=== Vorliegender Auszug ===
☆ ☆ ☆
Gesinnungsgenossen & Kameraden - Best of Böse

PolitikerInnen der FPÖ pflegen zu so gut wie allen rechtsextremen, ultra-konservativen und (neo)nazistischen Gruppierungen in Europa Kontakte. Die engen Verbindungen zwischen FPÖ, deutschnationalen Burschenschaften und Österreichischem Turnerbund (ÖTB) sind bekannt und zu zahlreich, um sie hier anzuführen. Apropos Turnerbund: Dort gewann Jörg Haider schon 1966 einen Redewettbewerb mit dem hübschen Thema "Sind wir Österreicher Deutsche?", veröffentlicht wurde die Rede in der neonazistischen Deutschen National-Zeitung. Wann immer es in Österreich um Rechtsextremismus geht, ist die FPÖ nicht weit, auch wenn dies in Zeiten der Regierungsbeteiligung wohlweislich nicht thematisiert wird. Gute Kontakte pflegt man auch ins Ausland vom belgischen Vlaams Blok bis zur Lega Nord, von der deutschen Wochenzeitung Junge Freiheit bis zur NPD.
Der politischen Karriere sind rechte Kontakte ebenso wenig abträglich wie entsprechendes Gedankengut. Bundesrat John Gudenus z.B. kann es sich ohne weiteres erlauben im Profil-Interview zu sagen: "Das ganze Unheil dieses Jahrhunderts ist eindeutig auf den Rachefrieden, den die Siegermächte nach dem Ersten Weltkrieg mit den deutschen Ländern und Ungarn geschlossen haben zurückzuführen". Und auf die Frage nach seiner Meinung zu Ed Fagan: "Er ist ein guter Geschäftsmann, das ist klar. Aber ich glaube, er trägt nicht dazu bei, Sympathien für seinesgleichen zu erwecken. Aber man darf auch nicht verallgemeinern. Es gibt in Deutschland auch den Anwalt Witti, von dem ich annehme, dass er nicht jüdischer Abstammung ist - und der agiert ähnlich als Geschäftsmann."
Dass die Koalitionsparteien in diesen Fragen durchaus harmonieren beweist der ÖVP-Bürgermeister und Schotterkaiser Johannes Asamer, der sich über die Entschädigungen für NS-Zwangsarbeiter entrüstet: "Die Juden treiben's noch so weit, bis sie wieder eine auf den Deckel kriegen".
☆ ☆ ☆
=== Angezeigte Zeilen ===
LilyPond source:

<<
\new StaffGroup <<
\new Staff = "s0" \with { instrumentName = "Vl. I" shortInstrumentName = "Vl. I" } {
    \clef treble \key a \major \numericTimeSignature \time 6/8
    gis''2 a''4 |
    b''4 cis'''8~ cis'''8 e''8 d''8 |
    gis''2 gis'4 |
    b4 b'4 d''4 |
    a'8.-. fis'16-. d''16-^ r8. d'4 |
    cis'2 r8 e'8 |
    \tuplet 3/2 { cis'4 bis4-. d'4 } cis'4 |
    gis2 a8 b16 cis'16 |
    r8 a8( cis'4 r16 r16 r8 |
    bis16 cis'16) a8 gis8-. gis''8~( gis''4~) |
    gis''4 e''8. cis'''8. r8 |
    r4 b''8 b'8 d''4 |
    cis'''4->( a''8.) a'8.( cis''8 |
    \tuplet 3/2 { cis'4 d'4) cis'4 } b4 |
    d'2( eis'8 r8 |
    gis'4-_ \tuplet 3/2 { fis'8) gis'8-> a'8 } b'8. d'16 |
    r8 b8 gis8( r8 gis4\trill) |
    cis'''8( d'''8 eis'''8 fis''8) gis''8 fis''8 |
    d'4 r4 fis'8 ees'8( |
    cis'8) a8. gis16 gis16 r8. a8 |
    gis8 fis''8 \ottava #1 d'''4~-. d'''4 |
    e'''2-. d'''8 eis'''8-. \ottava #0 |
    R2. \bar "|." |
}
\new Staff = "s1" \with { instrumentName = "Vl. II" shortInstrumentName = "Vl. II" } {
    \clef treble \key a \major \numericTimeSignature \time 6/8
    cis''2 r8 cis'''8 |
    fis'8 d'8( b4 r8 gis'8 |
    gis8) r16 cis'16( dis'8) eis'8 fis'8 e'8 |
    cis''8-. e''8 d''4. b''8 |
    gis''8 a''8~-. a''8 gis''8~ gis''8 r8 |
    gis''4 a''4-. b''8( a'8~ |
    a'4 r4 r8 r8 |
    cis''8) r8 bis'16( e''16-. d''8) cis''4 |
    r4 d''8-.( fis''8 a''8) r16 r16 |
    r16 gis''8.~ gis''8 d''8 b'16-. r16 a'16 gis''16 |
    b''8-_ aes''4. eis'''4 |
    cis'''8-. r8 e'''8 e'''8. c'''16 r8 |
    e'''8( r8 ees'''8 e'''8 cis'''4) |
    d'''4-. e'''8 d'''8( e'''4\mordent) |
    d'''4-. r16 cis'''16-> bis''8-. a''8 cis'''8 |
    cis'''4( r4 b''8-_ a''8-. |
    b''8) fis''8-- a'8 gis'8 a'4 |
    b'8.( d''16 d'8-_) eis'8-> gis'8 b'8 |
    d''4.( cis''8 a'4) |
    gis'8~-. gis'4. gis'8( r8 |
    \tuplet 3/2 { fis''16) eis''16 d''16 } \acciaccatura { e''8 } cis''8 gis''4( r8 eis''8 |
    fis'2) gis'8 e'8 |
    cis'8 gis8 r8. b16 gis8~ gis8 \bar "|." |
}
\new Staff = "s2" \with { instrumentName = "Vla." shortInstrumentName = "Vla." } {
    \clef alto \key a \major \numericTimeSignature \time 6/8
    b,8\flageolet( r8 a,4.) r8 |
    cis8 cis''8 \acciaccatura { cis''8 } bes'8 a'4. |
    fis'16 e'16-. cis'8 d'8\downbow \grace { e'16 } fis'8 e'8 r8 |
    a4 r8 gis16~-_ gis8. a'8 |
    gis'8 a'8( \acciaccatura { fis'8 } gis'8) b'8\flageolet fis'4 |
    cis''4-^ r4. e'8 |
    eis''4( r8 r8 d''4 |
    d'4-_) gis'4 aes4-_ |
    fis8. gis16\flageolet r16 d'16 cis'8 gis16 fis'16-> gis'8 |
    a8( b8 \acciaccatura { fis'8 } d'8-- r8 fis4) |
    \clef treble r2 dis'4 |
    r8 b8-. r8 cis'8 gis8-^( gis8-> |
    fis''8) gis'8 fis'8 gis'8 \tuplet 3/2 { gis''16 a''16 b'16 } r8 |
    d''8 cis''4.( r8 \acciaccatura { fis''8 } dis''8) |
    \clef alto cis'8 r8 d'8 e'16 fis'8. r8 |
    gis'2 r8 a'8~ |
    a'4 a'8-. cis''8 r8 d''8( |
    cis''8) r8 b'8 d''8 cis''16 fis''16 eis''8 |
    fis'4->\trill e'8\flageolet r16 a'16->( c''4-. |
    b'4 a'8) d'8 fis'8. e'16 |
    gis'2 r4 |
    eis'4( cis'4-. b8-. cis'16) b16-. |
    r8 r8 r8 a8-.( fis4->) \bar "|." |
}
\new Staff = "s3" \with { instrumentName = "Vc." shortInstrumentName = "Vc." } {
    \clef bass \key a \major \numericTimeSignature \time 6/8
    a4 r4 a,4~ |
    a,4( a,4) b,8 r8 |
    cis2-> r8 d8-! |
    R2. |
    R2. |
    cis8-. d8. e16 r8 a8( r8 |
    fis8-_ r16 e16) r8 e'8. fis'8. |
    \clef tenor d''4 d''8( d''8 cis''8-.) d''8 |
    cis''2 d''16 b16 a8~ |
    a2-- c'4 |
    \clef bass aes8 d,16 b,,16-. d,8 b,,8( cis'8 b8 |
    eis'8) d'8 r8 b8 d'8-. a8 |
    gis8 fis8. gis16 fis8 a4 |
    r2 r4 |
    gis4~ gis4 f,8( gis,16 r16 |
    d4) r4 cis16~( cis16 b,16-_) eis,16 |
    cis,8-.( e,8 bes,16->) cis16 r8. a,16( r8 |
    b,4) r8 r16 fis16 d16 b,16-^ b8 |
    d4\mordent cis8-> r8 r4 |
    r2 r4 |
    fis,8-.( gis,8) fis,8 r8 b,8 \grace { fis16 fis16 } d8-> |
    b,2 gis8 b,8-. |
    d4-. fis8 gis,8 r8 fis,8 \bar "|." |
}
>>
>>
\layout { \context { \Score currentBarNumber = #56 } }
☆ ☆ ☆
Ändere im Text über die Kontakte der FPÖ den Abschnitt von "Gesinnungsgenossen & Kameraden" bis einschließlich "bis zur NPD.", indem du "Redewettbewerb" durch "Rhetorikwettbewerb" ersetzt. Gib den Abschnitt danach vollständig wieder.

Gesinnungsgenossen & Kameraden - Best of Böse

PolitikerInnen der FPÖ pflegen zu so gut wie allen rechtsextremen, ultra-konservativen und (neo)nazistischen Gruppierungen in Europa Kontakte. Die engen Verbindungen zwischen FPÖ, deutschnationalen Burschenschaften und Österreichischem Turnerbund (ÖTB) sind bekannt und zu zahlreich, um sie hier anzuführen. Apropos Turnerbund: Dort gewann Jörg Haider schon 1966 einen Rhetorikwettbewerb mit dem hübschen Thema "Sind wir Österreicher Deutsche?", veröffentlicht wurde die Rede in der neonazistischen Deutschen National-Zeitung. Wann immer es in Österreich um Rechtsextremismus geht, ist die FPÖ nicht weit, auch wenn dies in Zeiten der Regierungsbeteiligung wohlweislich nicht thematisiert wird. Gute Kontakte pflegt man auch ins Ausland vom belgischen Vlaams Blok bis zur Lega Nord, von der deutschen Wochenzeitung Junge Freiheit bis zur NPD.